Tuesday, July 19, 2005

To be or not to be.... healthy.



I am on a diet. I have been on a diet of some kind or another since I was a teen. Sometimes a weight loss diet, some times a weight gain diet, sometimes a get-myself-healthy-because-I-haven't-been-eating-so-hot diet. Whatever.
I try and pay attention to what I eat, but I happen to love food. I don't much care what kind of food, it all appeals to me if it is done right. I am not largely over weight, but I have been, so I really watch my peas and carrots. At the moment I am trying to drop a few pounds.
My sister is deathly afraid of weight. She looks ill most the time, and we've spent years trying to get her to gain. While she believes us that she looks bad at this weight, she also can't get past the anorexic mentality that won't let her put on five pounds. I'd personally rather be chunky than too skinny.

Though what I truly want to be is healthy, at whatever weight I may be.

That's the true answer, isn't it? To be able to get out of your chair without groaning, and stand without hearing your knees pop like firecrackers. To not be malnourished, anemic, and prone to every virus and bacteria that wafts by. To know you can eat things that taste good and satisfy you, and at the same time know you are eating things that promote health and long life.
My father used to say he didn't want to live past 55. He's well past 60 now, and not saying that anymore. I don't think he ever meant he didn't want to live a long life.
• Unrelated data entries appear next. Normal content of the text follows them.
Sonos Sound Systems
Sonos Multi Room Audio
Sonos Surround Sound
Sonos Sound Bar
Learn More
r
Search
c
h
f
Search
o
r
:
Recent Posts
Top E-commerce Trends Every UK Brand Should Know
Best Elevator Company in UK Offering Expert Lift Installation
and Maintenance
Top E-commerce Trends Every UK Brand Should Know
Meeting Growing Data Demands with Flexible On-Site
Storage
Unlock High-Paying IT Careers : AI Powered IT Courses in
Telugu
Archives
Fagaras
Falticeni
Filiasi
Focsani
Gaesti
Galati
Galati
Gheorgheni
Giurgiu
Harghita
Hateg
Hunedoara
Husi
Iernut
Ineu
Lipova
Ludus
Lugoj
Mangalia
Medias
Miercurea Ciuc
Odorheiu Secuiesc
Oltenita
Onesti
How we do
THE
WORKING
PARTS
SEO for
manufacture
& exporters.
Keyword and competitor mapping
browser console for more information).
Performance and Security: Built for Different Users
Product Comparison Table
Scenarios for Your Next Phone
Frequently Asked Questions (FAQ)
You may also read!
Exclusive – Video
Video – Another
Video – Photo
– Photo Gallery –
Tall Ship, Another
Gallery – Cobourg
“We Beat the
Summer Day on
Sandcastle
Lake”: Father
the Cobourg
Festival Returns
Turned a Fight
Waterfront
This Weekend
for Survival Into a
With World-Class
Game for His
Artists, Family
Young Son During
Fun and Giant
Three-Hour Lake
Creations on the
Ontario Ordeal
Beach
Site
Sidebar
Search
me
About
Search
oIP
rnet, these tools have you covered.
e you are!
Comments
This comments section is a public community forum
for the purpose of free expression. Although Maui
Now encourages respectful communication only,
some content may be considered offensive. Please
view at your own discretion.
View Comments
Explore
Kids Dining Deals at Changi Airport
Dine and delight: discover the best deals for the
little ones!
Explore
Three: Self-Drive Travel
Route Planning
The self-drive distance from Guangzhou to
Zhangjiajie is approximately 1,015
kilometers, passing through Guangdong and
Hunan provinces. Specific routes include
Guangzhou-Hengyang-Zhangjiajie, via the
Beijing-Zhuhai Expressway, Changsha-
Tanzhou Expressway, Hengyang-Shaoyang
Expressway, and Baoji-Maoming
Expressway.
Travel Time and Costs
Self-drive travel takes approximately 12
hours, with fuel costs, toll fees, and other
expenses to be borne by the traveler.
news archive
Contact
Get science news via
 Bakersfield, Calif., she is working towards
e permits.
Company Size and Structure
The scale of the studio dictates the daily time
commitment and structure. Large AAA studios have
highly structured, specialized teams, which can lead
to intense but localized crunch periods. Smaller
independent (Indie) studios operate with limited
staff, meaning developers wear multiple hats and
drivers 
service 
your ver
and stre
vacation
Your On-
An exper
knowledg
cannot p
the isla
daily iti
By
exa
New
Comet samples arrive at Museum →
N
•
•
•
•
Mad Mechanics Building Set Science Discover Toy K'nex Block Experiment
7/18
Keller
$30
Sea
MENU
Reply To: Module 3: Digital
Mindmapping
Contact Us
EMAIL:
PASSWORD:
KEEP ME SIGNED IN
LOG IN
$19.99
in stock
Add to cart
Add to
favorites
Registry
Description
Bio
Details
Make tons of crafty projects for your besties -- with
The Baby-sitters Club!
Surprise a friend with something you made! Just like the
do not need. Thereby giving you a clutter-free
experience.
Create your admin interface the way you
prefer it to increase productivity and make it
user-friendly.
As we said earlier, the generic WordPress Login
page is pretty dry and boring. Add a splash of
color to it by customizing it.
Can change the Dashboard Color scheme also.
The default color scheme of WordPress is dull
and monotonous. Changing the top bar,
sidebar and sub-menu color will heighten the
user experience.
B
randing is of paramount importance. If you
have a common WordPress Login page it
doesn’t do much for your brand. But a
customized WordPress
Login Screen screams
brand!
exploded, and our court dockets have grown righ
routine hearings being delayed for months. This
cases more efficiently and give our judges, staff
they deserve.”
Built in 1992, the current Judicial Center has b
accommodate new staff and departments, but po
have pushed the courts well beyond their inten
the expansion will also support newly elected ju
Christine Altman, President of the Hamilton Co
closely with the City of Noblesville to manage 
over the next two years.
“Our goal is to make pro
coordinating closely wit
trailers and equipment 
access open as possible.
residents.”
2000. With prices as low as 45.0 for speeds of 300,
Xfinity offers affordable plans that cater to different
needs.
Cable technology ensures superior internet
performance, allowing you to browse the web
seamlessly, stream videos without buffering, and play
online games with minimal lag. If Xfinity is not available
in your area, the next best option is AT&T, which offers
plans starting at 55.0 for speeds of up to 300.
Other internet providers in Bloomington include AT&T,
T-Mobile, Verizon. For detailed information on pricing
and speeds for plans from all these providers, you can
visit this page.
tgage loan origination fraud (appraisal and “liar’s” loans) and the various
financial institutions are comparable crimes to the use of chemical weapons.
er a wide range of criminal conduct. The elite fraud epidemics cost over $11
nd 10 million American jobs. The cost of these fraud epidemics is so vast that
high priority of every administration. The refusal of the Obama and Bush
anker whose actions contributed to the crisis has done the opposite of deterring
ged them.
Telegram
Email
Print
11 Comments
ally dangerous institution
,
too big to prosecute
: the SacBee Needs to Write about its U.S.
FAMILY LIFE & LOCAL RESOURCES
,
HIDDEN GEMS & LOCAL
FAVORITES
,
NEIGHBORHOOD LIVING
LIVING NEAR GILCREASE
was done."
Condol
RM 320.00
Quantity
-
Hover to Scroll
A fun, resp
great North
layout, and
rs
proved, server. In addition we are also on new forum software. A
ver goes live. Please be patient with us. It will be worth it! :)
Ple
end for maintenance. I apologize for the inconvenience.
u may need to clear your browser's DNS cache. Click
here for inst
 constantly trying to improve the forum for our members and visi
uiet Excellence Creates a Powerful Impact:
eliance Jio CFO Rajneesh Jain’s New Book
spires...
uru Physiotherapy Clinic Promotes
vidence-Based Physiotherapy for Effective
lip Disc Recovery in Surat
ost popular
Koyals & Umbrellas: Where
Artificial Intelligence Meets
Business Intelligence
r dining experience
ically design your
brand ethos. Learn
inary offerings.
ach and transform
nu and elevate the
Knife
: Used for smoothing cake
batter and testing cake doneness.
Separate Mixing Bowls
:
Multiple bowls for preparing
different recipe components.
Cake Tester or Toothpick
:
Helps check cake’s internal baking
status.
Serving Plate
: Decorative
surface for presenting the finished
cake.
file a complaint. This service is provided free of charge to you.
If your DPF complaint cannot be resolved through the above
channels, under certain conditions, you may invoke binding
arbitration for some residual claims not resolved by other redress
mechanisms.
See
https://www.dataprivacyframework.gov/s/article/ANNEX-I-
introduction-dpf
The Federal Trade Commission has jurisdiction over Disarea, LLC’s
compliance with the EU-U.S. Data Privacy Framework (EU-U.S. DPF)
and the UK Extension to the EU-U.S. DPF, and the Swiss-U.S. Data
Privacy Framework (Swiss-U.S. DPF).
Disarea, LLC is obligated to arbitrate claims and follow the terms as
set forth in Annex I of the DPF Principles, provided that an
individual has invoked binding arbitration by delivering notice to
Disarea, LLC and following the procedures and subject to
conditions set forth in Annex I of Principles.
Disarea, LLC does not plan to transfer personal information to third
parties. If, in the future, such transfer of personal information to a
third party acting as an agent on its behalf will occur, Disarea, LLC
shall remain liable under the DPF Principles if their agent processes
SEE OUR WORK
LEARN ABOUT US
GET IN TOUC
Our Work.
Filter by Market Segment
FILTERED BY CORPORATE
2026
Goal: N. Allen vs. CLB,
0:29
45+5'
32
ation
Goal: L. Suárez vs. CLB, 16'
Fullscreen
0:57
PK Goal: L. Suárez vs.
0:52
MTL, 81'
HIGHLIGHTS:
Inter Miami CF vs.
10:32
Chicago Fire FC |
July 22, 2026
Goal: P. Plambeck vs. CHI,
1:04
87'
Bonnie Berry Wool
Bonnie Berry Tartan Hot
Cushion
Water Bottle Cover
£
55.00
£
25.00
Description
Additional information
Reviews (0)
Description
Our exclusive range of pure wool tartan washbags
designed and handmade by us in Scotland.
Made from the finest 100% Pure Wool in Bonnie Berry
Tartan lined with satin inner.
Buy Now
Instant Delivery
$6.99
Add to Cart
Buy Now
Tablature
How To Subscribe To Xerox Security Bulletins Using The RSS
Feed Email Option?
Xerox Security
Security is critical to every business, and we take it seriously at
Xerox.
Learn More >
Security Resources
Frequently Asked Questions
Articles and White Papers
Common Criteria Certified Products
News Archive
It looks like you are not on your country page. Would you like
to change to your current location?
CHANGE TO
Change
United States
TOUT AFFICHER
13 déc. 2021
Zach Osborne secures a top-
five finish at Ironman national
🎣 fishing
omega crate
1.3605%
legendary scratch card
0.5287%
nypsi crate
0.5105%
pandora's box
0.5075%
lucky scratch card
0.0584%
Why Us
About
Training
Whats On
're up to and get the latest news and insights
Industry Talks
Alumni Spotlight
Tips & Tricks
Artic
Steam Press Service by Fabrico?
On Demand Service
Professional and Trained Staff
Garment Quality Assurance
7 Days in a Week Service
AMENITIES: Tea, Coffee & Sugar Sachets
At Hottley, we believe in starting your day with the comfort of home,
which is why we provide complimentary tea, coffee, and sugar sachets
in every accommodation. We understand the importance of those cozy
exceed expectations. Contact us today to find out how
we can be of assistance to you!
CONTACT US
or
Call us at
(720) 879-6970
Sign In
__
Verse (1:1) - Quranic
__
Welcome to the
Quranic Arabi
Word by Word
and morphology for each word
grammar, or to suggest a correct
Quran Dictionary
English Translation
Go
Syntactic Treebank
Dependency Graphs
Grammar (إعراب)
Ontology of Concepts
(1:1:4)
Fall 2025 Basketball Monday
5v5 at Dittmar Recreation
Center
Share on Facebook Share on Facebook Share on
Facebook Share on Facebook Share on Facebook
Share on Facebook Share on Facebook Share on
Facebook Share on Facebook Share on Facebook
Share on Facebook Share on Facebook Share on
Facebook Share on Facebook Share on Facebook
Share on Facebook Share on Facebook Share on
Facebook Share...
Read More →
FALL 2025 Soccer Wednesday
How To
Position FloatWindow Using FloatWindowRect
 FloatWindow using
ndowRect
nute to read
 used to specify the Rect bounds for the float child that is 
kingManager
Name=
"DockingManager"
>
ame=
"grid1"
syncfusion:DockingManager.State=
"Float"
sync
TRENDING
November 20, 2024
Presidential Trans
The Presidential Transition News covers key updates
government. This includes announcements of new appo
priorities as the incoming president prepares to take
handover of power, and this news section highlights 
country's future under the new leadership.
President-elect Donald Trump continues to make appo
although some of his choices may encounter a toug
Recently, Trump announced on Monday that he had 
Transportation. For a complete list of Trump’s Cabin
I think he just meant that he didn't want to grow old, if growing old means things like respirators, chronic pain, and the inability to enjoy the life he is living. When you're young you have no idea how short life starts looking when you get up in years. And it isn't necessarily that you don't have that many years left to live... it' how many healthy and productive years do you have left? I might live until I am eighty, but how great is that if my least 20 years is spent hurting so bad I am not happy living it?

I used to drink a lot. Partied with the best of them in my Navy days. Woke up damn near every weekend and lots of week days with a hangover. Eventually I began to rethink my ideas on "fun" and lowered my alcohol intake so that the next day wasn't so painful. Started drinking more water, eating before I went out, going to bed before the sun could rise. Not that I am not still capable of staying out and getting ripped like the rest of 'em, it just doesn't appeal to me anymore. The next day isn't worth the pain of instant gratification.

I guess what I am saying is that I treat all of life that way now. Except that instead of fearing the morning after I am watching out for the years after. Trying to give myself the ability to enjoy my golden years, should I be lucky enough to have any.

Long walks, lots of smiles, and healthy food when I can manage it.

And of course, I still enjoy the not so healthy stuff once in awhile.

Can't save all the fun for when I am eighty now, can I?